I am unfamiliar with the format of the information you have shown above.

In order to understand the current status of your cluster, it would be helpful if you could share the current Raft configuration from each of your nodes.

Normally this would be obtainable via consul operator raft list-peers -stale -http-addr 192.168.x.y:8500, directing the query to each of your nodes in turn.

If you are unable to get it that way, it is also logged during server startup, in a log line mentioning [INFO] agent.server.raft: initial configuration:

Understanding how your cluster got into its current state may not be possible unless you are willing to share historical logs, that show the time the problem node began to interact with an unexpected host.

@maxb thanks for the reply.

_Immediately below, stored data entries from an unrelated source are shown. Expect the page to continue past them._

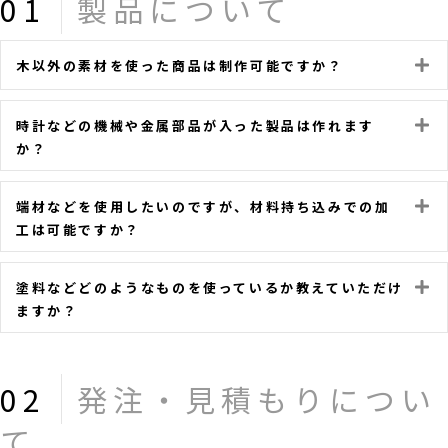
01
製品について
木以外の素材を使った商品は制作可能ですか？
E
時計などの機械や金属部品が入った製品は作れます
E
か？
端材などを使用したいのですが、材料持ち込みでの加
E
工は可能ですか？
塗料などどのようなものを使っているか教えていただけ
E
ますか？
02
発注・見積もりについ
て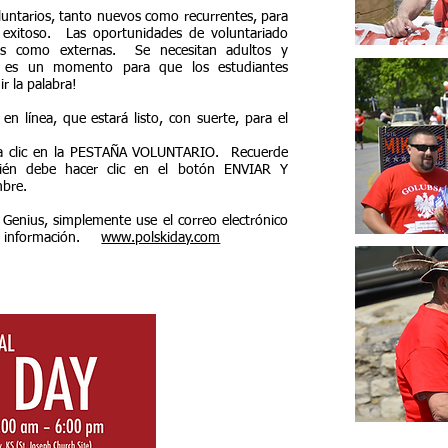
untarios, tanto nuevos como recurrentes, para
exitoso.
Las oportunidades de voluntariado
nas como externas.
Se necesitan adultos y
 es un momento para que los estudiantes
ir la palabra!
en línea, que estará listo, con suerte, para el
ga clic en la PESTAÑA VOLUNTARIO.
Recuerde
bién debe hacer clic en el botón ENVIAR Y
mbre.
 Genius, simplemente use el correo electrónico
información.
www.polskiday.com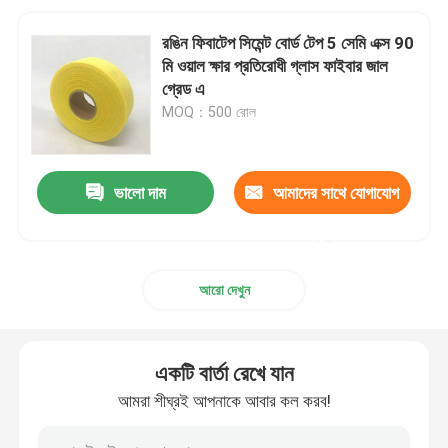
রঙিন ফিবাটেপ সিমেন্ট বোর্ড টেপ 5 সেমি এক্স 90
মি ওয়াল ক্ষার প্রতিরোধী গ্লাস ফাইবার জাল
গ্রেড এ
MOQ：500 রোল
ভালো দাম
আমাদের সাথে যোগাযোগ
করুন
আরো দেখুন
একটি বার্তা রেখে যান
আমরা শীঘ্রই আপনাকে আবার কল করব!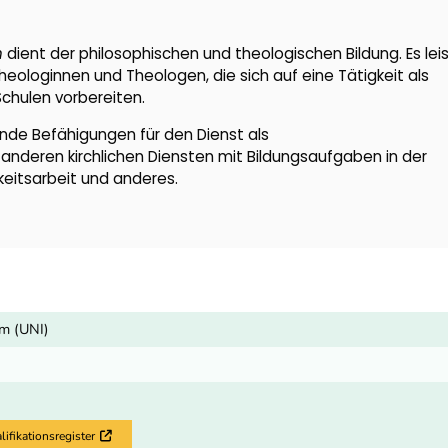
n
dient der philosophischen und theologischen Bildung. Es lei
heologinnen und Theologen, die sich auf eine Tätigkeit als
Schulen vorbereiten.
nde Befähigungen für den Dienst als
 anderen kirchlichen Diensten mit Bildungsaufgaben in der
eitsarbeit und anderes.
m (UNI)
fikationsregister
Externer Link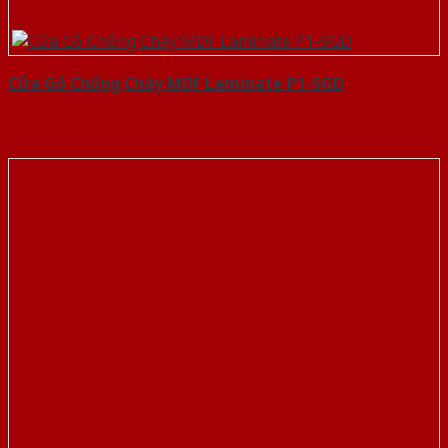
Cửa Gỗ Chống Cháy MDF Laminate P1-SGD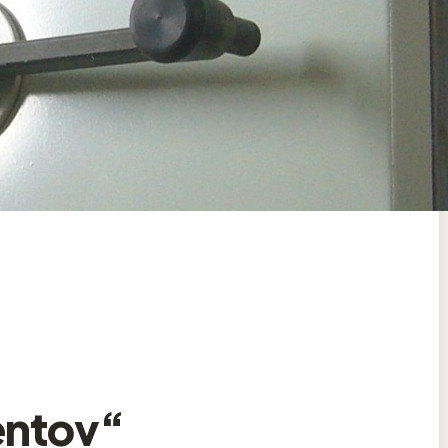
entov“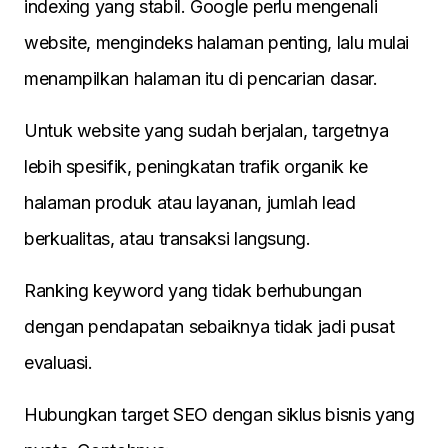
indexing yang stabil. Google perlu mengenali
website, mengindeks halaman penting, lalu mulai
menampilkan halaman itu di pencarian dasar.
Untuk website yang sudah berjalan, targetnya
lebih spesifik, peningkatan trafik organik ke
halaman produk atau layanan, jumlah lead
berkualitas, atau transaksi langsung.
Ranking keyword yang tidak berhubungan
dengan pendapatan sebaiknya tidak jadi pusat
evaluasi.
Hubungkan target SEO dengan siklus bisnis yang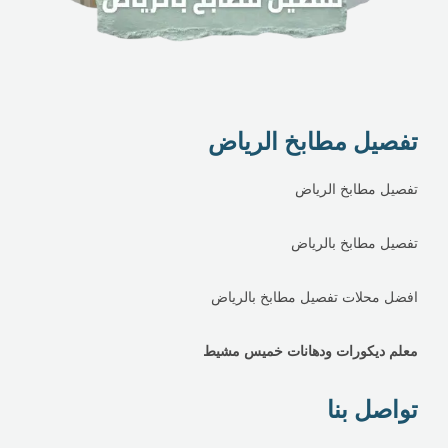
تفصيل مطابخ الرياض
تفصيل مطابخ الرياض
تفصيل مطابخ بالرياض
افضل محلات تفصيل مطابخ بالرياض
معلم ديكورات ودهانات خميس مشيط
تواصل بنا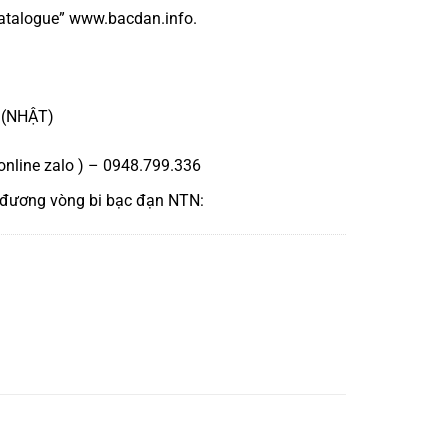
atalogue
”
www.bacdan.info
.
 (NHẬT)
online zalo ) – 0948.799.336
 đương
vòng bi bạc đạn NTN
: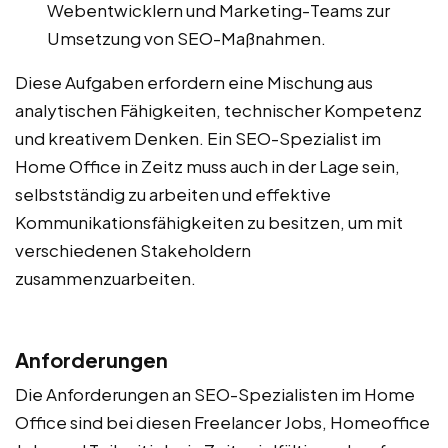
Webentwicklern und Marketing-Teams zur
Umsetzung von SEO-Maßnahmen.
Diese Aufgaben erfordern eine Mischung aus
analytischen Fähigkeiten, technischer Kompetenz
und kreativem Denken. Ein SEO-Spezialist im
Home Office in Zeitz muss auch in der Lage sein,
selbstständig zu arbeiten und effektive
Kommunikationsfähigkeiten zu besitzen, um mit
verschiedenen Stakeholdern
zusammenzuarbeiten.
Anforderungen
Die Anforderungen an SEO-Spezialisten im Home
Office sind bei diesen Freelancer Jobs, Homeoffice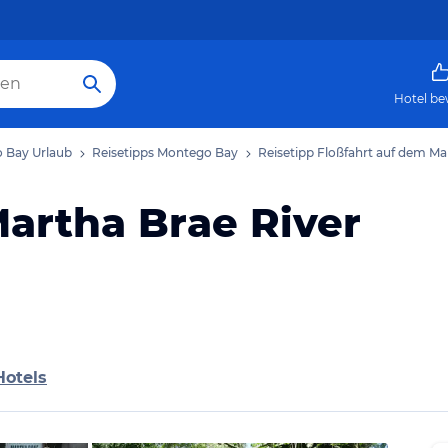
Hotel be
 Bay Urlaub
Reisetipps Montego Bay
Reisetipp Floßfahrt auf dem Ma
Martha Brae River
Hotels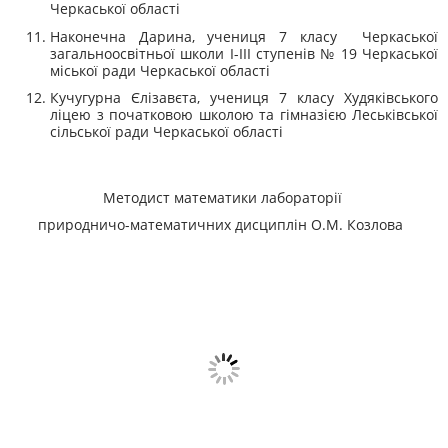
Черкаської області
Наконечна Дарина, учениця 7 класу Черкаської
загальноосвітньої школи І-III ступенів № 19 Черкаської
міської ради Черкаської області
Кучугурна Єлізавєта, учениця 7 класу Худяківського
ліцею з початковою школою та гімназією Леськівської
сільської ради Черкаської області
Методист математики лабораторії
природничо-математичних дисциплін
О.М. Козлова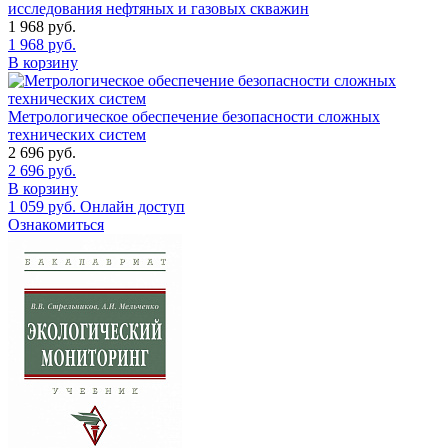
исследования нефтяных и газовых скважин
1 968
руб.
1 968
руб.
В корзину
Метрологическое обеспечение безопасности сложных
технических систем
2 696
руб.
2 696
руб.
В корзину
1 059
руб.
Онлайн доступ
Ознакомиться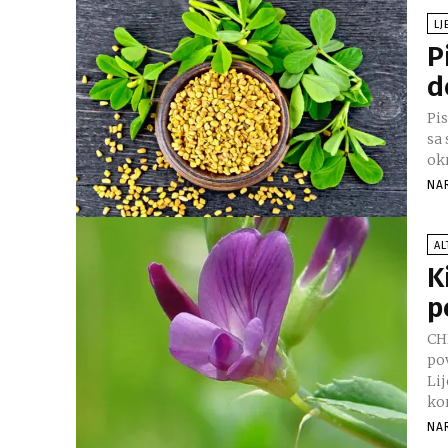
LJ
P
d
Pisk
sa
okr
NA
AL
K
p
CH
po
Lij
kor
NA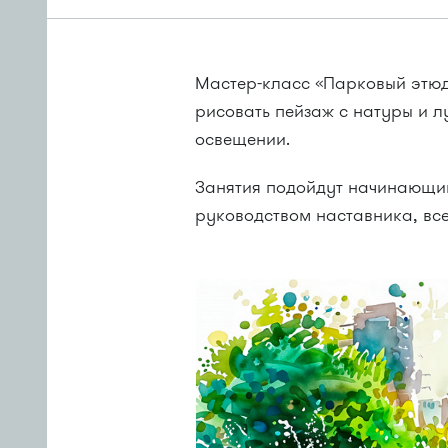
Мастер-класс «Парковый этюд»
рисовать пейзаж с натуры и лу
освещении.
Занятия подойдут начинающим 
руководством наставника, все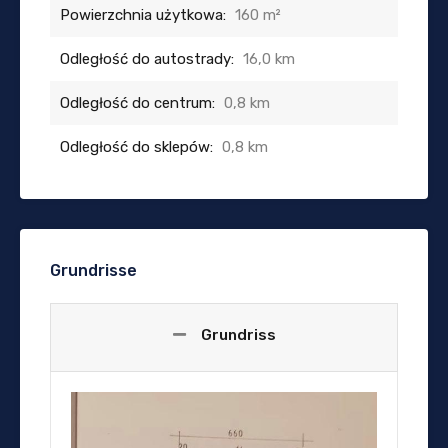
Powierzchnia użytkowa:
160 m²
Odległość do autostrady:
16,0 km
Odległość do centrum:
0,8 km
Odległość do sklepów:
0,8 km
Grundrisse
Grundriss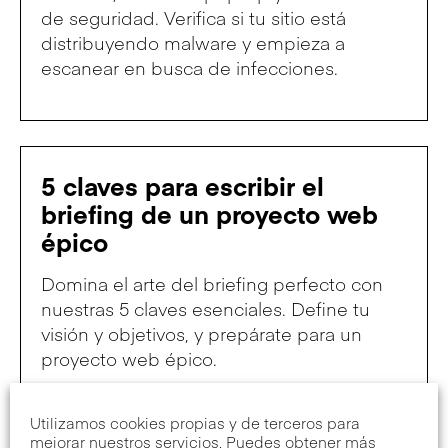
de seguridad. Verifica si tu sitio está
distribuyendo malware y empieza a
escanear en busca de infecciones.
5 claves para escribir el
briefing de un proyecto web
épico
Domina el arte del briefing perfecto con
nuestras 5 claves esenciales. Define tu
visión y objetivos, y prepárate para un
proyecto web épico.
Utilizamos cookies propias y de terceros para
mejorar nuestros servicios. Puedes obtener más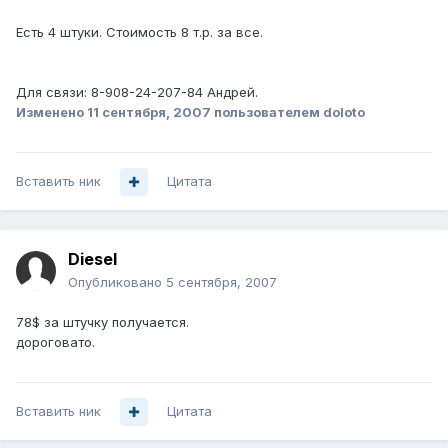
Есть 4 штуки. Стоимость 8 т.р. за все.
Для связи: 8-908-24-207-84 Андрей.
Изменено
11 сентября, 2007
пользователем doloto
Вставить ник
Цитата
Diesel
Опубликовано
5 сентября, 2007
78$ за штучку получается.
дороговато.
Вставить ник
Цитата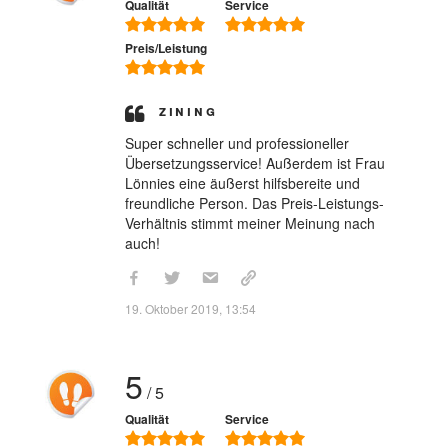
Qualität
Service
Preis/Leistung
Zining
Super schneller und professioneller
Übersetzungsservice! Außerdem ist Frau
Lönnies eine äußerst hilfsbereite und
freundliche Person. Das Preis-Leistungs-
Verhältnis stimmt meiner Meinung nach
auch!
19. Oktober 2019, 13:54
5
/ 5
Qualität
Service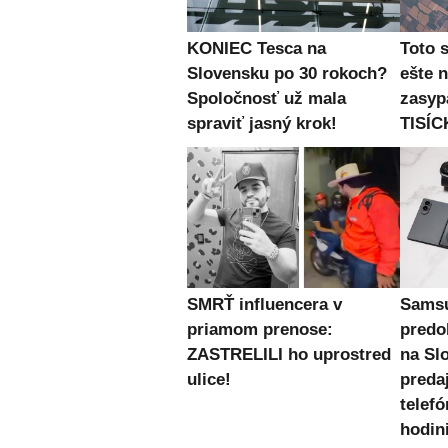
KONIEC Tesca na
Toto 
Slovensku po 30 rokoch?
ešte 
Spoločnosť už mala
zasyp
spraviť jasný krok!
TISÍC
SMRŤ influencera v
Samsu
priamom prenose:
predo
ZASTRELILI ho uprostred
na Sl
ulice!
preda
telefó
hodin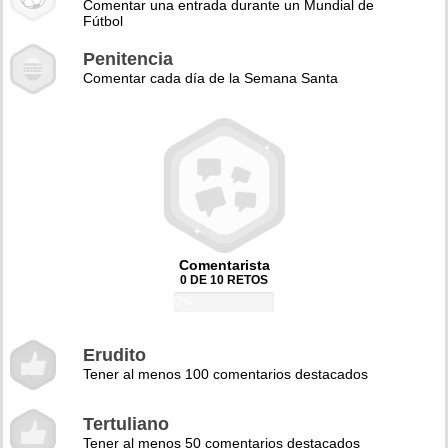
Comentar una entrada durante un Mundial de
Fútbol
Penitencia
Comentar cada día de la Semana Santa
Comentarista
0 DE 10 RETOS
0%
Erudito
Tener al menos 100 comentarios destacados
Tertuliano
Tener al menos 50 comentarios destacados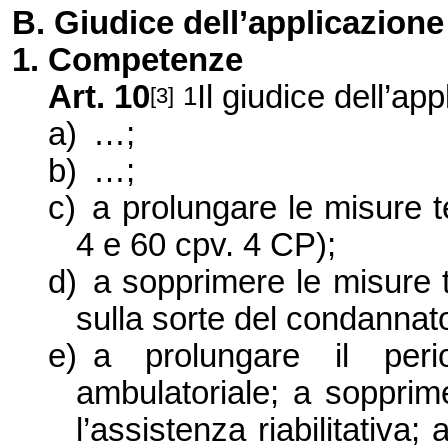
B. Giudice dell’applicazione
1. Competenze
Art. 10
Il giudice dell’a
1
[3]
a)
…;
b)
…;
c)
a prolungare le misure t
4 e 60 cpv. 4 CP);
d)
a sopprimere le misure t
sulla sorte del condannato
e)
a prolungare il per
ambulatoriale; a sopprim
l’assistenza riabilitativa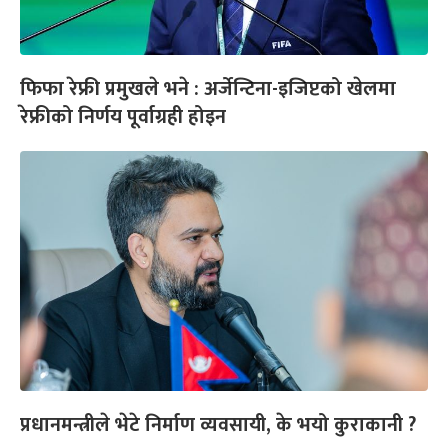
फिफा रेफ्री प्रमुखले भने : अर्जेन्टिना-इजिप्टको खेलमा
रेफ्रीको निर्णय पूर्वाग्रही होइन
प्रधानमन्त्रीले भेटे निर्माण व्यवसायी, के भयो कुराकानी ?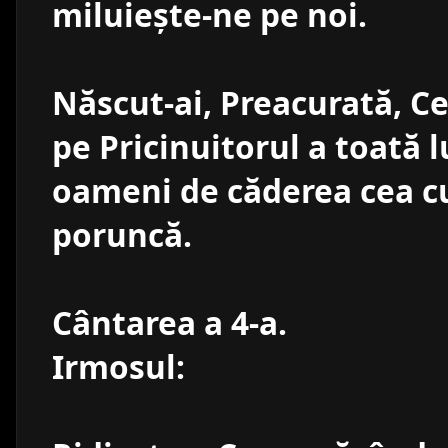
miluieşte-ne pe noi.
Născut-ai, Preacurată, Ce
pe Pricinuitorul a toată 
oameni de căderea cea cu
poruncă.
Cântarea a 4-a.
Irmosul: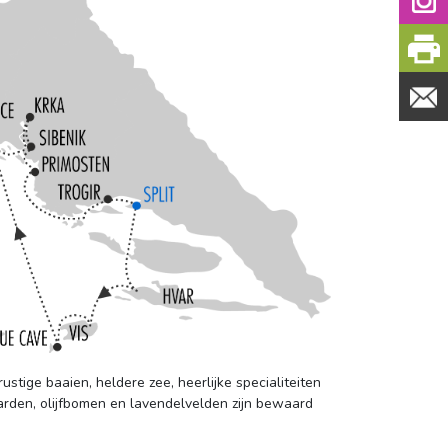
tige baaien, heldere zee, heerlijke specialiteiten
aarden, olijfbomen en lavendelvelden zijn bewaard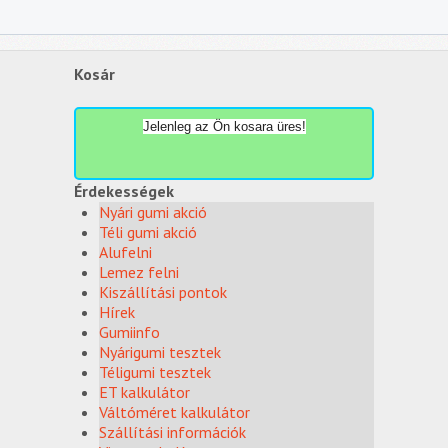
Kosár
Jelenleg az Ön kosara üres!
Érdekességek
Nyári gumi akció
Téli gumi akció
Alufelni
Lemez felni
Kiszállítási pontok
Hírek
Gumiinfo
Nyárigumi tesztek
Téligumi tesztek
ET kalkulátor
Váltóméret kalkulátor
Szállítási információk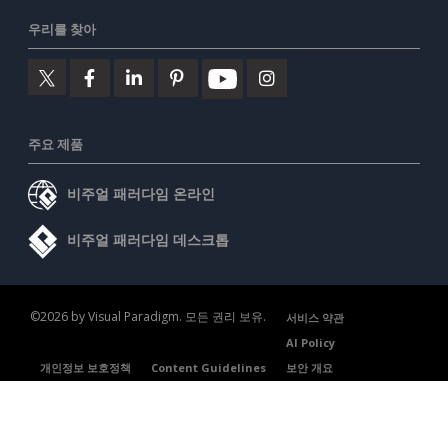
우리를 찾아
주요 제품
비주얼 패러다임 온라인
비주얼 패러다임 데스크톱
©2026 by Visual Paradigm. 모든 권리 보유.
서비스 약관
AI Policy
개인정보 보호정책
Content Guidelines
보안 개요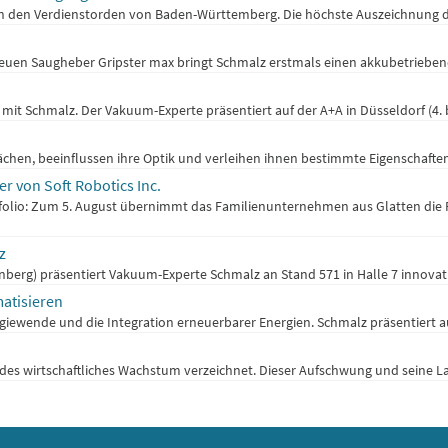
ten den Verdienstorden von Baden-Württemberg. Die höchste Auszeichnung d
euen Saugheber Gripster max bringt Schmalz erstmals einen akkubetrieben
Schmalz. Der Vakuum-Experte präsentiert auf der A+A in Düsseldorf (4. bi
hen, beeinflussen ihre Optik und verleihen ihnen bestimmte Eigenschaften. Fr
r von Soft Robotics Inc.
rtfolio: Zum 5. August übernimmt das Familienunternehmen aus Glatten die
z
rnberg) präsentiert Vakuum-Experte Schmalz an Stand 571 in Halle 7 innovat
atisieren
giewende und die Integration erneuerbarer Energien. Schmalz präsentiert au
es wirtschaftliches Wachstum verzeichnet. Dieser Aufschwung und seine La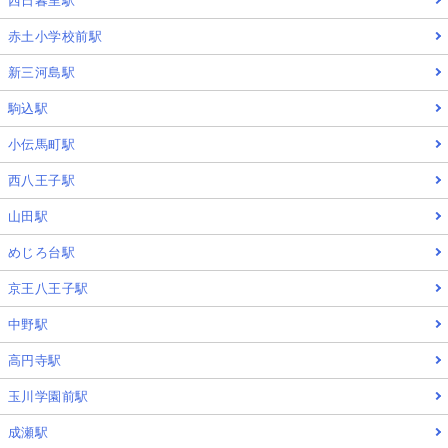
西日暮里駅
赤土小学校前駅
新三河島駅
駒込駅
小伝馬町駅
西八王子駅
山田駅
めじろ台駅
京王八王子駅
中野駅
高円寺駅
玉川学園前駅
成瀬駅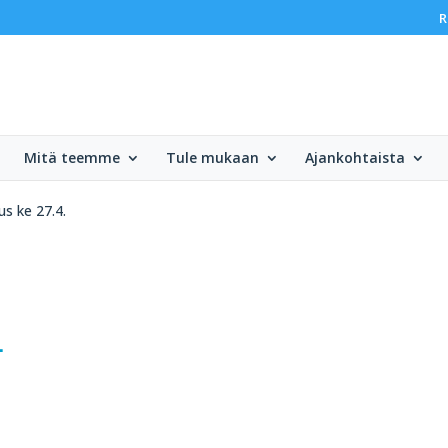
R
Mitä teemme
Tule mukaan
Ajankohtaista
s ke 27.4.
.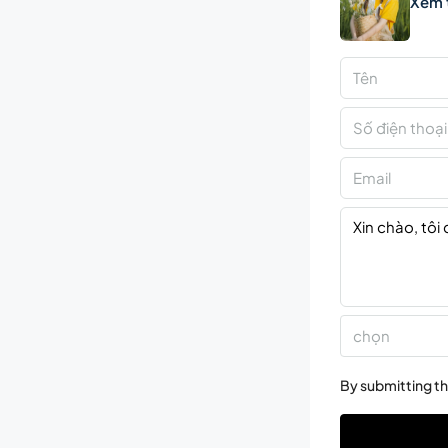
Xem 
chọn
By submitting th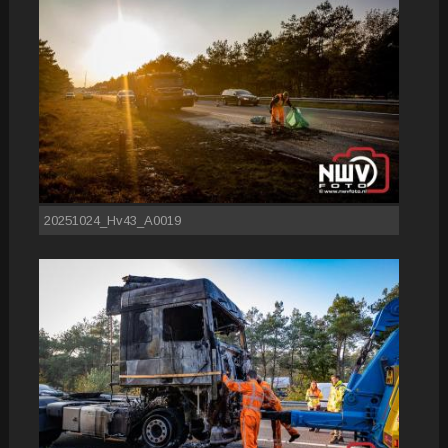
20251024_Hv43_A0019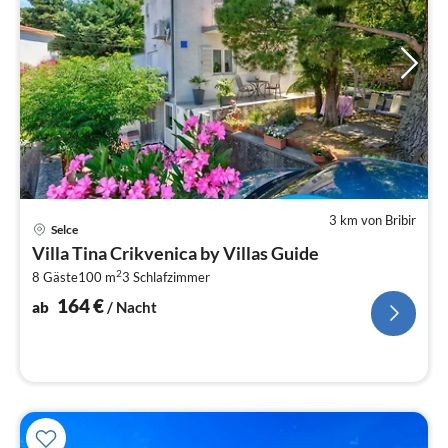
3 km von Bribir
Pre
Selce
ab
Villa Tina Crikvenica by Villas Guide
1
2
8 Gäste
100 m
3
Schlafzimmer
pr
Na
164
€
ab
/ Nacht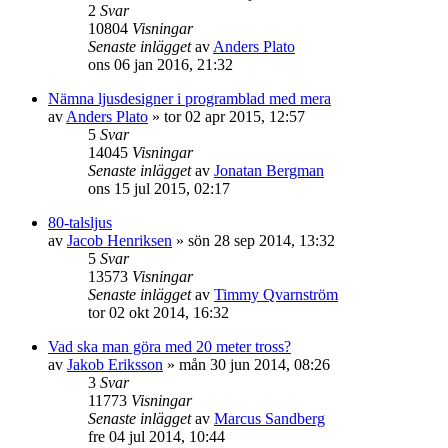
2
Svar
10804
Visningar
Senaste inlägget
av
Anders Plato
ons 06 jan 2016, 21:32
Nämna ljusdesigner i programblad med mera
av
Anders Plato
»
tor 02 apr 2015, 12:57
5
Svar
14045
Visningar
Senaste inlägget
av
Jonatan Bergman
ons 15 jul 2015, 02:17
80-talsljus
av
Jacob Henriksen
»
sön 28 sep 2014, 13:32
5
Svar
13573
Visningar
Senaste inlägget
av
Timmy Qvarnström
tor 02 okt 2014, 16:32
Vad ska man göra med 20 meter tross?
av
Jakob Eriksson
»
mån 30 jun 2014, 08:26
3
Svar
11773
Visningar
Senaste inlägget
av
Marcus Sandberg
fre 04 jul 2014, 10:44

All nodes report

Error getting peers: Failed to retrieve raft configuration: Get “http://192.168.90.123:8500/v1/operator/raft/configuration?stale=”: dial tcp 192.168.90.123:8500: connect: connection refused

Looking in the consul logs /var/log/consul turned up:

Node PG3 (problem node)
2023-07-15T18:03:47.037Z [INFO] agent.server.raft: initial configuration: index=0 servers=
2023-07-15T18:03:47.042Z [INFO] agent.server.raft: entering follower state: follower=“Node at 192.168.90.125:8300 [Follower]” leader-address= leader-id=
2023-07-15T18:03:48.249Z [DEBUG] agent.server.raft: accepted connection: local-address=192.168.90.125:8300 remote-address=192.168.200.40:53793
2023-07-15T18:03:48.250Z [DEBUG] agent.server.raft: lost leadership because received a requestVote with a newer term
2023-07-15T18:03:48.254Z [WARN] agent.server.raft: failed to get previous log: previous-index=5460719 last-index=1 error=“log not found”
2023-07-15T18:03:48.255Z [INFO] agent.server.raft.snapshot: creating new snapshot: path=/db/consul/data/raft/snapshots/6349339-5456541-1689444228255.tmp
2023-07-15T18:03:48.255Z [WARN] agent.server.raft: unable to get address for server, using fallback address: id=8a0e9f33-f9b0-687e-13fb-1907aefef646 fallback=192.168.90.125:8300 error=“Could not find address for server id 8a0e9f33-f9b0-687e-13fb-1907aefef646”
2023-07-15T18:03:48.255Z [WARN] agent.server.raft: unable to get address for server, using fallback address: id=62e603eb-9ed1-8969-2e0e-210d759f9387 fallback=192.168.200.40:8300 error=“Could not find address for server id 62e603eb-9ed1-8969-2e0e-210d759f9387”
2023-07-15T18:03:48.259Z [INFO] agent.server.raft: snapshot network transfer progress: read-bytes=18757 percent-complete=“100.00%”
2023-07-15T18:03:48.265Z [INFO] agent.server.raft: copied to local snapshot: bytes=18757
2023-07-15T18:03:48.271Z [INFO] agent.server.raft: snapshot restore progress: id=6349339-5456541-1689444228255 last-index=5456541 last-term=6349339 size-in-bytes=18757 read-bytes=18757 percent-complete=“100.00%”
2023-07-15T18:03:48.272Z [INFO] agent.server.raft: Installed remote snapshot
2023-07-15T18:03:48.273Z [DEBUG] agent.server.raft: accepted connection: local-address=192.168.90.125:8300 remote-address=192.168.200.40:58637
2023-07-15T18:03:48.429Z [DEBUG] agent.server.raft: accepted connection: local-address=192.168.90.125:8300 remote-address=192.168.200.40:60283

Logs from PG1 Node
PG1-UBUNTU:~$ sudo cat /var/log/consul/*.log | grep agent.server.raft
2023-07-15T18:05:36.792Z [INFO] agent.server.raft: initial configuration: index=0 servers=
2023-07-15T18:05:36.793Z [INFO] agent.server.raft: entering follower state: follower=“Node at 192.168.90.137:8300 [Follower]” leader-address= leader-id=
2023-07-15T18:05:43.309Z [WARN] agent.server.raft: no known peers, aborting election

2023-07-15T18:22:14.480Z [DEBUG] agent.server.raft: accepted connection: local-address=192.168.90.125:8300 remote-address=192.168.200.40:50945
2023-07-15T18:22:14.480Z [DEBUG] agent.server.raft: lost leadership because received a requestVote with a newer term

created new encrypt key and ran the build again… error seems to be cleared I was not using an encrypt key from the other consul. But it appears if you build the cluster multiple times with the same key - this happens.